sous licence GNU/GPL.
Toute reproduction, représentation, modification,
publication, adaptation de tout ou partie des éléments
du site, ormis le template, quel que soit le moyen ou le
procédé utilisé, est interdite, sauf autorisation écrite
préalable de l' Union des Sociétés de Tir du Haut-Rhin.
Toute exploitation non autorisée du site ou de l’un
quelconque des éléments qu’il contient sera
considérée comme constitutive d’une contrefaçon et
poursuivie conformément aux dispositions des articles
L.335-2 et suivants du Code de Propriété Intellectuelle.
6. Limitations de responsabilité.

--------------------------------------------------

:: What you are asked to do ::
Please pull out each line of the listing above that contains the word "éléments". Case counts.

:: Solution ::
publication, adaptation de tout ou partie des éléments
quelconque des éléments qu’il contient sera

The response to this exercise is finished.